/  Yamcs Server Manual  /  Security  /  AuthModules  /  OpenID Connect AuthModule

OpenID Connect AuthModule

This AuthModule supports federated identity by redirecting web application users to the authorization (or consent) page of an OpenID Connect server. This allows for remote management of users and could be used to perform cross-domain Single Sign On with multiple other browser applications.

This AuthModule is used for authentication only. It does not directly support importing roles. But you could do so by extending this module.

If the token endpoint of the OpenID server provides a refresh token, then Yamcs will refresh the access token whenever it has expired.

If the token endpoint of the OpenID server does not provide a refresh token, Yamcs will only interact once with the OpenID server (for the initial auth), and afterwards no longer.

Class Name

org.yamcs.security.OpenIDAuthModule

Configuration Options

authorizationEndpoint (string)

Required. The URL of the OpenID server page where to redirect users for authorization and/or consent.

This URL must be accessible by clients.

tokenEndpoint (string)

Required. The URL of the OpenID server page where OAuth2 tokens can be retrieved.

This URL must be accessible by Yamcs itself.

clientId (string)

Required. An identifier that identifies your Yamcs server installation as a client against the Open ID server. This should be set up using the configuration tools of the Open ID server.

clientSecret (string)

Required. The secret matching with the clientId.

scope (string)

Space-separated scope to be used in authorization request. Default: openid email profile

attributes (map)

Configure how claims are mapped to Yamcs attributes. If unset, Yamcs uses defaults that work out of the box against some common OpenID Connect providers.

verifyTls (boolean)

If false, disable TLS and hostname verification when Yamcs uses the token endpoint. Default: true.
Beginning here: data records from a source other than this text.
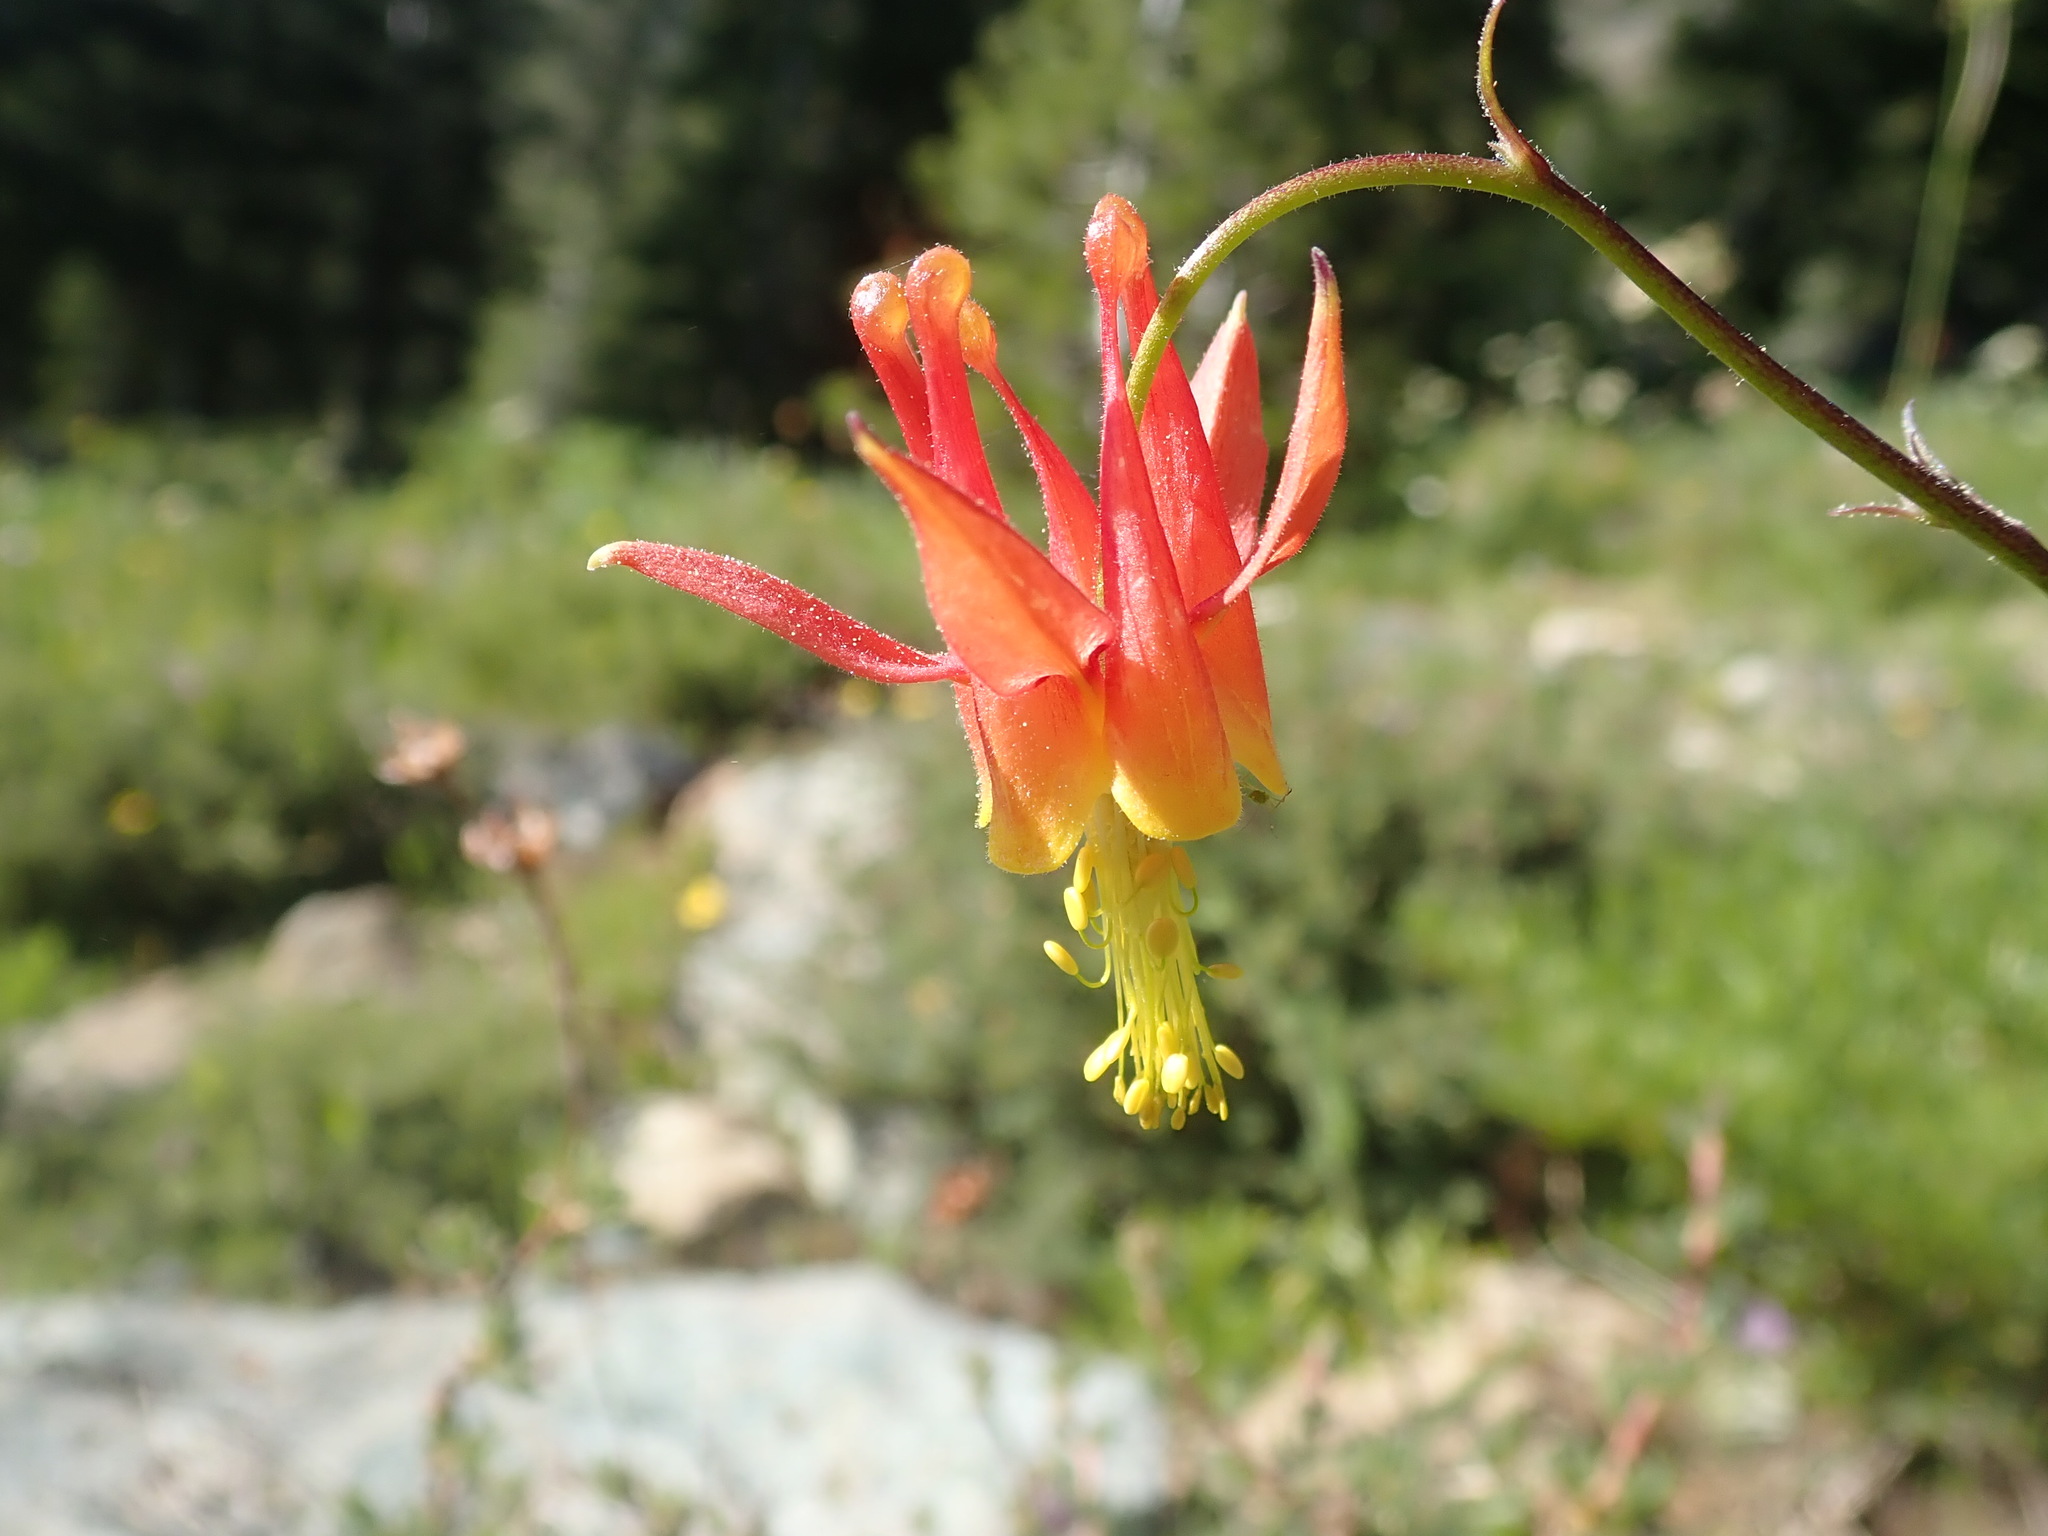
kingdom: Plantae
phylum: Tracheophyta
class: Magnoliopsida
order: Ranunculales
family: Ranunculaceae
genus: Aquilegia
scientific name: Aquilegia formosa
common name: Sitka columbine
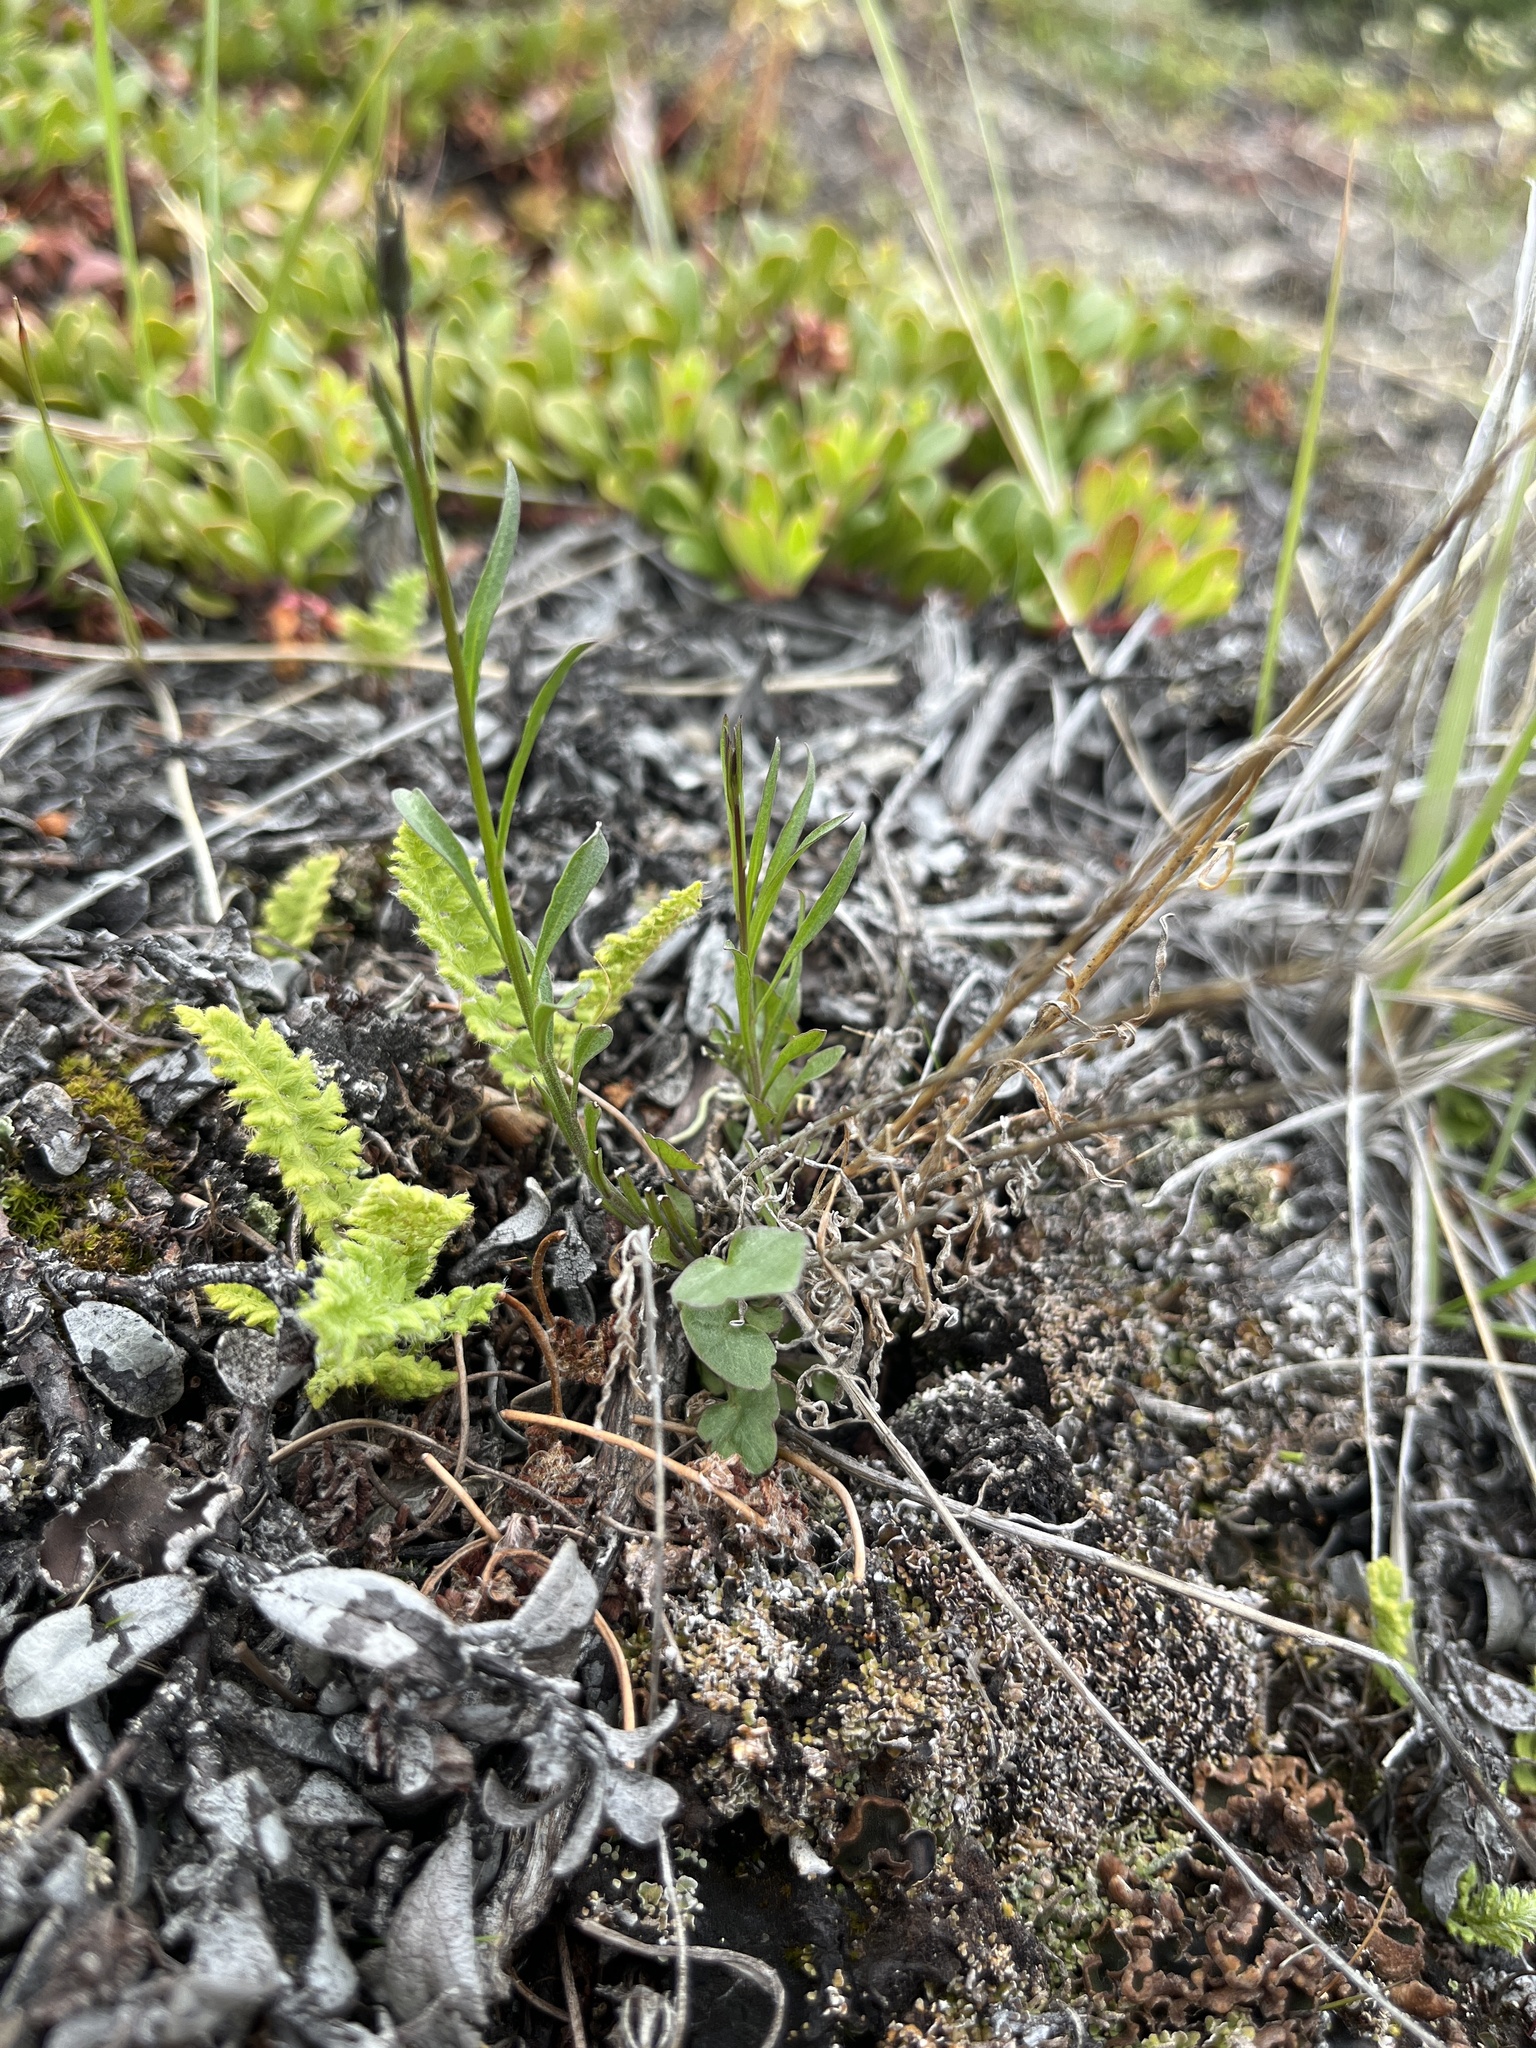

Attributes sub-configuration

name (string or string[])

The claim that matches with the account name. This is used internally by Yamcs to map the user to a single identity. If multiples are defined, they are tried in order. Default: [preferred_username, nickname, email].

email (string or string[])

The claim that matches with the email. If multiples are defined, they are tried in order. Default: email.

displayName (string or string[])

The claim that matches with the display name. If multiples are defined, they are tried in order. Default: name.

Back-channel Logout

This AuthModule adds an endpoint /openid/backchannel-logout to Yamcs that may be called by the OpenID server when a user is to be logged out. This is called back-channel because the communication is directly from the Open ID server to Yamcs, rather than via the user agent. If not used, a logout on the Open ID server is only detected when the next token refresh is attempted.

Note to third-party developers

This AuthModule implements the conventions for server-side web applications. In other words: the id_token is retrieved and decoded on Yamcs server only. Before Yamcs can obtain the id_token it expects to be given some information by the integrating application.

The source code of the Yamcs web interface serves as the best reference. But generally it works like this:

  1. The browser application retrieves OpenID Connect options on the /auth endpoint. This includes the client_id, the authorizationEndpoint and the scope. Other configuration options are reserved for server use.

  2. The browser application uses the authorizationEndpoint to redirect the browser to a login or consent page of the upstream OIDC server. The following is an example:

    window.location.href = "https://oidc.example.com" +
            "?client_id=encodeURIComponent(CLIENT_ID)" +
            "&state=encodeURIComponent(STATE)" +
            "&response_mode=query" +
            "&response_type=code" +
            "&scope=openid+email+profile" +
            "&redirect_uri=encodeURIComponent(REDIRECT_URI)";
    

    STATE can be anything, and is typically used for encoding information about the original request such that when the authentication is done, the user is redirected back to the original attempted route.

    REDIRECT_URI is the path where OIDC will redirect back the user after the login or consent is confirmed.

  3. When OIDC redirects the user's browser back to REDIRECT_URI, extract the code and state from the query params.

  4. Use this upstream code to make an encoded string like this:

    var codeForYamcs = "oidc " + JWT;
    

    Here, JWT represent a JSON Web Token that stringifies a payload containing at least these properties:

    {
      "redirect_uri": REDIRECT_URI,
      "code": UPSTREAM_CODE,
    }
    
  5. The string value of the variable codeForYamcs can be used against the Yamcs /auth endpoint using grant_type=authorization_code for converting it to a standard Yamcs-level access token.

    In the background what happens is that Yamcs will use the upstream code and exchange it against OIDC for an id_token which tells Yamcs what the username, email and display name are for the authenticated user. The redirect_uri property is not actually used anymore, but most OIDC servers will check on this being specified and matching the original redirect_uri used for obtaining the upstream code.